There are some inmates who don’t survive these brutal attacks to file a civil rights complaint, as was the case with Larry Cox. After being attacked by prison guard at the Estelle Unit in Huntsville, Texas, Cox spent two days laying on his cell floor in his own feces and urine, while experiencing excruciating pain from two broken vertebrae
before he was transferred to a hospital; Cox died two weeks later. The Medical Examiner ruled Cox’s death a homicide, but no prison official was charged.

Rosa seems to understand the significance of his civil rights complaint for his fellow inmates like Cox, and those could be victimized by these violent prison guards in the future.

“Abuse in any form is wrong,” he said. “Prisoners are humans also, and should be treated humanely. Modern decency in our society here in America demands this, we’re not in China, this is not Hitler’s Germany, this is America!!!”

These types of disturbing accounts have no place in our prisons. Anyone who is concerned with social justice, equality, and protecting the framework of the U.S Constitution, should stand alongside Rosa and support his efforts to send a message to corrupt officials everywhere, that official oppression and brutality will no longer be accepted. Let us provide our support for Rosa as a show of complete solidarity against anyone who thinks they can violate any person’s human rights and elude justice.

As Rosa so correctly asserts, “the outcome of the trial will gauge our society’s moral decency. It’s past time for us to send a message to these corrupt guards that their senseless brutality would no longer be tolerated.”

An injustice anywhere, is an injustice everywhere.

(Alexy Rosa, TDCJ-CID#1221898, civil rights trial is scheduled for April 6, 2010, in Lufkin, Texas. Cause No.# 9:05-CV-252. He needs supporters in the courtroom to provide moral support. Feel free to write him at: Robertson Unit, 12071 F.M. 3522, Abilene, Texas 79601.)

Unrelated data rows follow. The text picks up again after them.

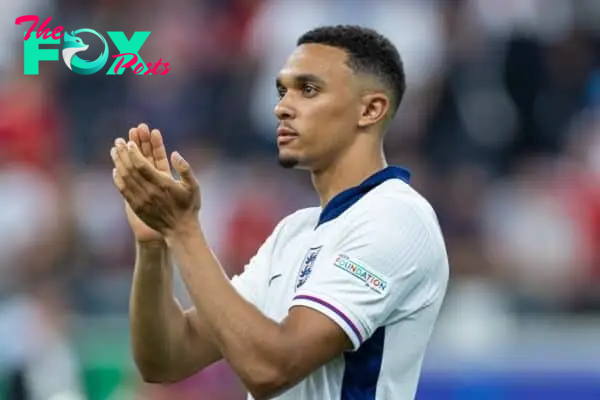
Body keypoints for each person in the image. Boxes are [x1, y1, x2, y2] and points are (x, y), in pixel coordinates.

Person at [110, 25, 449, 400]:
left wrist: (184, 231)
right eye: (282, 90)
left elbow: (270, 369)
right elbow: (167, 359)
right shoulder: (295, 232)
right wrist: (155, 244)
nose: (282, 107)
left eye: (308, 89)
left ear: (370, 109)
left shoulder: (395, 216)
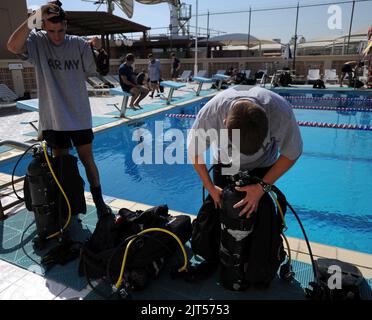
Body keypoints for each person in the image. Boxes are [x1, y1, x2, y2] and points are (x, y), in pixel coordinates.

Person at [6, 1, 111, 217]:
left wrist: (98, 48)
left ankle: (99, 201)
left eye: (61, 30)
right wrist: (36, 15)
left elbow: (97, 70)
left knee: (87, 159)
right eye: (51, 30)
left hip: (80, 115)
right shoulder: (37, 41)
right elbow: (12, 46)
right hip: (54, 118)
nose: (56, 36)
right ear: (43, 25)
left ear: (66, 24)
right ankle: (67, 205)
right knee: (61, 164)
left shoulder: (78, 44)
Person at [187, 86, 303, 218]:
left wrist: (262, 187)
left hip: (262, 166)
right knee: (222, 214)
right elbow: (194, 151)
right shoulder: (210, 115)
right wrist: (210, 187)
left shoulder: (279, 113)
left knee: (259, 216)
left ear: (268, 124)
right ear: (224, 123)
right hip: (226, 164)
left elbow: (292, 152)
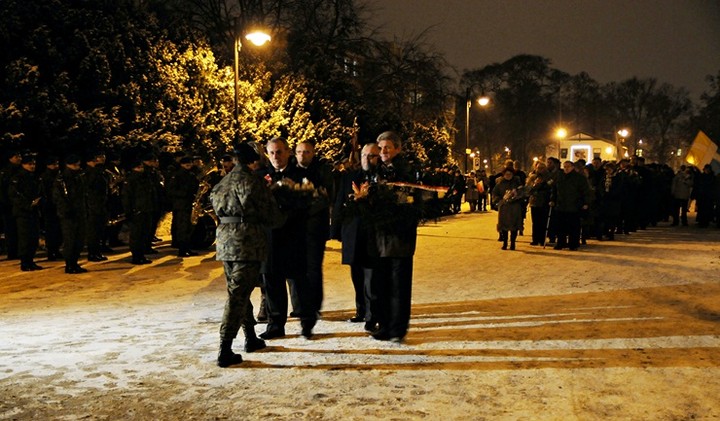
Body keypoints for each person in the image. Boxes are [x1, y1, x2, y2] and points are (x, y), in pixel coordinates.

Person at [210, 142, 285, 368]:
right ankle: (225, 348)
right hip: (247, 243)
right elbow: (272, 217)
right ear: (253, 160)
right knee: (237, 295)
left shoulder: (222, 183)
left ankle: (250, 337)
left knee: (238, 291)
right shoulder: (253, 182)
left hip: (225, 243)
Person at [259, 137, 312, 339]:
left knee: (299, 280)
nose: (275, 157)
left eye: (279, 152)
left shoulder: (300, 176)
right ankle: (275, 323)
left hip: (294, 236)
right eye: (271, 153)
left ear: (288, 152)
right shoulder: (261, 176)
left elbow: (308, 203)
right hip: (270, 238)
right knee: (272, 281)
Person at [371, 131, 418, 342]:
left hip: (400, 237)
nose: (383, 152)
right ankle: (384, 324)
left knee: (398, 284)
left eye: (387, 147)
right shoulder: (376, 171)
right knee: (381, 283)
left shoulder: (406, 171)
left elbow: (410, 203)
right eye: (380, 148)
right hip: (380, 237)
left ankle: (397, 327)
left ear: (398, 149)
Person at [331, 143, 381, 330]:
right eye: (364, 155)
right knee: (357, 276)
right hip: (352, 234)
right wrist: (335, 230)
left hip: (372, 234)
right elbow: (339, 203)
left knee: (371, 278)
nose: (367, 159)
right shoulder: (349, 178)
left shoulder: (380, 179)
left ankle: (372, 315)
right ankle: (361, 311)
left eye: (372, 156)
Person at [294, 140, 333, 321]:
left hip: (315, 229)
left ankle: (314, 305)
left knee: (314, 268)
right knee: (297, 268)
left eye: (307, 152)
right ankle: (300, 304)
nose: (303, 155)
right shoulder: (292, 172)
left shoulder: (322, 172)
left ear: (313, 153)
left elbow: (325, 198)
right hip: (296, 229)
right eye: (300, 152)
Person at [54, 154, 89, 273]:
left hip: (79, 211)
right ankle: (69, 264)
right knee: (70, 240)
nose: (79, 167)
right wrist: (67, 211)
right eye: (77, 164)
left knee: (79, 240)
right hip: (69, 214)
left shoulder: (78, 176)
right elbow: (61, 197)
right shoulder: (63, 178)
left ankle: (74, 263)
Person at [9, 153, 44, 271]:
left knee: (34, 238)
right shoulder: (17, 177)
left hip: (33, 211)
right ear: (23, 165)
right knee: (25, 238)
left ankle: (31, 260)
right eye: (30, 164)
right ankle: (25, 262)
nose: (32, 166)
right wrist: (28, 204)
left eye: (34, 164)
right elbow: (14, 195)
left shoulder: (34, 177)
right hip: (23, 212)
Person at [122, 159, 157, 264]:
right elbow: (127, 197)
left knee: (144, 233)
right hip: (137, 210)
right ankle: (136, 256)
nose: (141, 169)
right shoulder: (131, 180)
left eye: (141, 167)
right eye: (138, 167)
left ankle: (141, 254)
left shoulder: (146, 178)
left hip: (147, 209)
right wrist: (130, 211)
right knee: (137, 235)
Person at [550, 160, 591, 250]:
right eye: (565, 167)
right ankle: (561, 242)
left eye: (568, 167)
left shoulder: (579, 178)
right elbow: (554, 190)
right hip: (561, 205)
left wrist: (585, 202)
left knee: (574, 227)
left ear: (572, 167)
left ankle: (573, 244)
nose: (566, 169)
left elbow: (585, 191)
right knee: (561, 227)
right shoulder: (559, 177)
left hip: (574, 206)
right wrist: (553, 199)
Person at [167, 156, 200, 257]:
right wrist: (185, 193)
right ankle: (182, 249)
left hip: (188, 203)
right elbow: (171, 190)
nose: (189, 165)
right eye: (187, 164)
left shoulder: (191, 175)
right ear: (182, 164)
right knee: (182, 227)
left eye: (190, 163)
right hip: (181, 204)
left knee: (188, 227)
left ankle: (187, 248)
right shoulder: (177, 175)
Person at [84, 151, 109, 262]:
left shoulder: (98, 172)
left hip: (99, 204)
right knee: (93, 231)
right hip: (93, 205)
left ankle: (97, 252)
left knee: (99, 230)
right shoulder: (89, 173)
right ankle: (93, 253)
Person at [492, 168, 524, 250]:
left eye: (510, 174)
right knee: (504, 225)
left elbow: (522, 192)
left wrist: (516, 195)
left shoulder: (517, 183)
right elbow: (495, 193)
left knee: (514, 225)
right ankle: (505, 242)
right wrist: (499, 199)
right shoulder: (500, 183)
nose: (508, 176)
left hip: (515, 207)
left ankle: (513, 242)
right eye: (506, 174)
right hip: (504, 207)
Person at [39, 156, 63, 261]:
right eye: (54, 164)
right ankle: (51, 251)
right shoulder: (45, 177)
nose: (56, 166)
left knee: (58, 230)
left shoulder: (58, 175)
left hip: (58, 206)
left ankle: (56, 250)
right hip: (49, 207)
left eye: (57, 164)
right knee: (51, 230)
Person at [0, 150, 22, 260]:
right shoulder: (6, 172)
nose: (19, 158)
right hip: (9, 206)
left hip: (17, 205)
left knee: (19, 229)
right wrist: (6, 203)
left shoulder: (20, 170)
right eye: (16, 156)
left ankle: (18, 250)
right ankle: (13, 251)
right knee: (11, 229)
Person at [526, 164, 551, 246]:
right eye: (538, 168)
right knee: (535, 222)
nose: (540, 170)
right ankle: (535, 239)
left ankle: (542, 238)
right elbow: (528, 189)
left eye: (542, 168)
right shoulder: (533, 178)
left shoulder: (547, 178)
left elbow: (549, 189)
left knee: (543, 222)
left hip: (544, 202)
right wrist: (535, 185)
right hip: (535, 202)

(Isma’il is a member of F.I.R.S.T., committed to eradicating inhumanities; F.I.R.S.T. is
a prison-based organization.


Tommie said...

how did it go.
Give me their full names.
Someone might be interested who is dying of cancer and has nothing left to lose.

Anonymous said...

My nephew was brutally attacked over the past weekend! He too was handcuffed and beaten! He is an inmate at Gib Lewis Unit in Woodville, Tx. We are still trying to get information but the Warden himself hung up on my sister, who is the mother of the inmate! What do I need to do, help from anyone would be grateful!!!

Anonymous said...

my nephew is being harrassed by 2 guards and no one will do anything ,have called several times and no one is concerned ! the wardens also were rude to me ! have called inspecter general several times and he is never there .dont know what to do and very scared for his life .

Anonymous said...

Y'all really need to work in a prison. Its always the guards fault.....really? Why is it when an officer is stabbed or beat no one ever cares but when a convicted felon is so called assualted everyone starts pointing fingers

Anonymous said...

Re: always the guard's fault:
Because, anonymous, the guards can protect themselves - and have additional protection. The inmates, as is clear in this case (and many others) have no way to defend themselves. the guards become intoxicated with power and become addicted to abuse - it spirals higher and higher until one or more of the guards get out of hand and kill.

Anonymous said...

This is that very inmate who was attacked now free, i.e. no longer locked up. Let mw open your eye's, i.e., Ms" why is it always the guards fault." First TDCJ doesn't necessarily hire the best or most qualified, infact a simple search would yield alarming stats about guards engaged in criminal activity. Secondly, you must understand the culture of the prison guards, which in actuality is no different than the gang culture they are supposed to oppose.